Olympic National Park


Our visit to Olympic began by boarding another car ferry, from Vancouver Island to Port Angeles, Washington. This ferry requires early arrival in order to go through USA Customs beforehand. Our only declared purchase from Canada was a wheelchair that we will jettison, via donation, as soon as medically indicated. The ride was just short of two hours and the ferry was comfortable. Unlike the weaving-through-Islands route between Vancouver and Victoria, this trip was open channel to the Washington coastline.

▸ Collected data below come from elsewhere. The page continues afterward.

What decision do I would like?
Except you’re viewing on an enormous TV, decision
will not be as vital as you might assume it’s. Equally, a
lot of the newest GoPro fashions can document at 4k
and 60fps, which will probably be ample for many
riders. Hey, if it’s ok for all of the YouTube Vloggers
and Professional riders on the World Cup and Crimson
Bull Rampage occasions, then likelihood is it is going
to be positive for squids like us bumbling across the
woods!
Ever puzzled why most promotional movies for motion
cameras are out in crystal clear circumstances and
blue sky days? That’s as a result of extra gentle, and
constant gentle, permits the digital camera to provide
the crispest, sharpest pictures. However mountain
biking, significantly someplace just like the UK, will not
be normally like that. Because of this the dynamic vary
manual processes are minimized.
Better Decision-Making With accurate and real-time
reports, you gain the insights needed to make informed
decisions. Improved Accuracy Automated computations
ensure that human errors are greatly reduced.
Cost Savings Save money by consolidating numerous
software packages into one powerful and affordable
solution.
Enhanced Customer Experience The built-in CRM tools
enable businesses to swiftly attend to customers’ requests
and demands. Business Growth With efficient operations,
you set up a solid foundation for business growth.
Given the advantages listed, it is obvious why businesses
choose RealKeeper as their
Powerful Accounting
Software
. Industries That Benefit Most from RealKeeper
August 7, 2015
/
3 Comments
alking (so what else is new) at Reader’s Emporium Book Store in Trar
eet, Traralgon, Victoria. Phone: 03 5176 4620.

Our destination was the Kalaloch Lodge within Olympic National Park, about 90 miles down the coast. So we loaded up with gasoline, Coke Zero, and stretch pants that Mrs Bear could get over her leg splint, and turned our vehicle south. We soon entered the Park. I had never been to Washington’s Northwest corner, but my previous readings indicated that Olympic was a rainforest. This turned out to be partially correct… Olympic is a rainforest, a coastline with endless beaches, and coastal mountains. We quickly entered a beautiful forest which seemed to be more moss and lichen than trees. A diversion brought us to Crescent Lake for lunch.

Crescent Lake was formed by glaciers during the last ice age. It was originally larger, but a landslide after an earthquake separated it from the now Lake Sutherland. The local native Indian tribe tells the legend of their God becoming angry at warring tribes and hurling a boulder that split the lake. Crescent is about ten miles long, and has a blue color due to a lack of nitrogen. The official depth is listed at 620 feet, but was more when the depth sounding technology was less sophisticated. The two photos above were taken at the same point, with the camera pointed 180 degrees opposite. Just a beautiful spot.

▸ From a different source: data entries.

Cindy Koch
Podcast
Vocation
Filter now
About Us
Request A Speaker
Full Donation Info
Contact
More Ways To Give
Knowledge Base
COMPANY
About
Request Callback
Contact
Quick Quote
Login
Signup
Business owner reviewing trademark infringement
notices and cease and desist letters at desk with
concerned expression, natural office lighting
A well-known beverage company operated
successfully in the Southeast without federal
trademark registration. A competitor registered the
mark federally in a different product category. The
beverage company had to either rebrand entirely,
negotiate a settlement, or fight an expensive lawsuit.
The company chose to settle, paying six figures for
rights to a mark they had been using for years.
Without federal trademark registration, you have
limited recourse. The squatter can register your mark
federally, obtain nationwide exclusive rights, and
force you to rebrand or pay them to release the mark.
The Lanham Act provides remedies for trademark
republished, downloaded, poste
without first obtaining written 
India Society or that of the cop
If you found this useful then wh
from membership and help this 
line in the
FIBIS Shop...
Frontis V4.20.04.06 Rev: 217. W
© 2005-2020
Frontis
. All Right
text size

One more thing about Crescent Lake… When the landslide occurred, fish were trapped in the lake, unable to swim to the ocean. Two species of trout evolved from this new lake eco structure…They are found only in this lake. What did they say in Jurassic Park: Life will find a way !!

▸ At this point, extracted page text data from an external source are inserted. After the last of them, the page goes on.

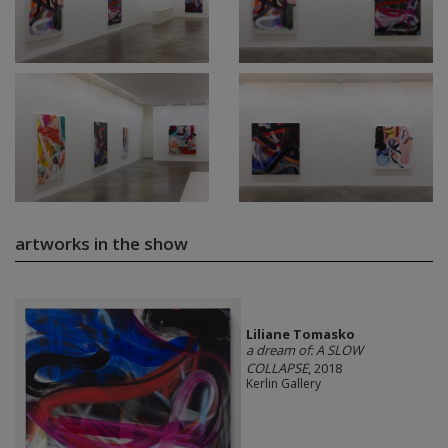
artworks in the show
Liliane Tomasko
a dream of: A SLOW
COLLAPSE
, 2018
Kerlin Gallery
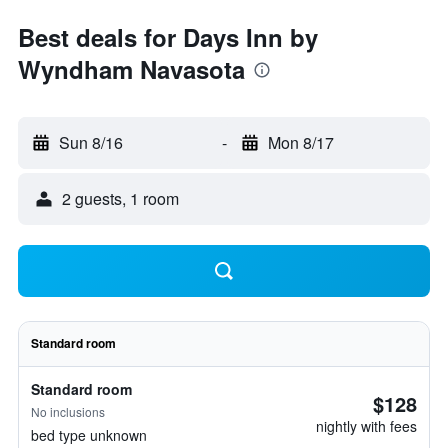
Best deals for Days Inn by
Wyndham Navasota
Sun 8/16
-
Mon 8/17
2 guests, 1 room
Standard room
Standard room
$128
No inclusions
nightly with fees
bed type unknown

We made it to our lodge later in the day. This is the view from the beach. Turning around, the view from the lodge looks like this:


I loved looking out to the ocean. It was really hard to see where the water ends and the sky begins. I count five distinct layers of water, sky, and clouds in this photo. Turn one more time to look down the beach, the view looks like this:


This beach was endless in both directions. Walking down the beach brought me to the “Tree of Life.”  The root structure over this tree cave was amazing:


One more interesting feature of this amazing location…Go back up to the photo looking out to sea and notice the shallow creek making its way to the ocean. In late Autumn and Winter, Kalaloch Creek becomes a torrent, ripping trees from their anchoring land bases to float downstream to the sea. Hard to imagine, right !!?  Well, observe the debris:

I was told by the staff at the Lodge that these trees become quite dangerous… They can give way and roll further downstream, or simply change position. Enough people have been hurt or killed that these have become known as “Killer Trees!!!” I couldn’t help myself… I had to have the keychain !!


Mrs Bear and I took a drive south on our last afternoon for two reasons. First, we drove a loop through the rain forest. Behold:

Second, we were told there was an Internet cafe in the area. Our Lodge was completely cut off…No TV, telephone, or internet. We had lunch and checked to make sure our next destination could handle Mrs Bear’s accessibility needs.


Here’s the ocean on the morning we left…The sunshine and clouds added their distinctive qualities to the artistic layers of sand, water, and sky. The whiteness and shape of the cloud reminded me of Denali… Simply amazing !!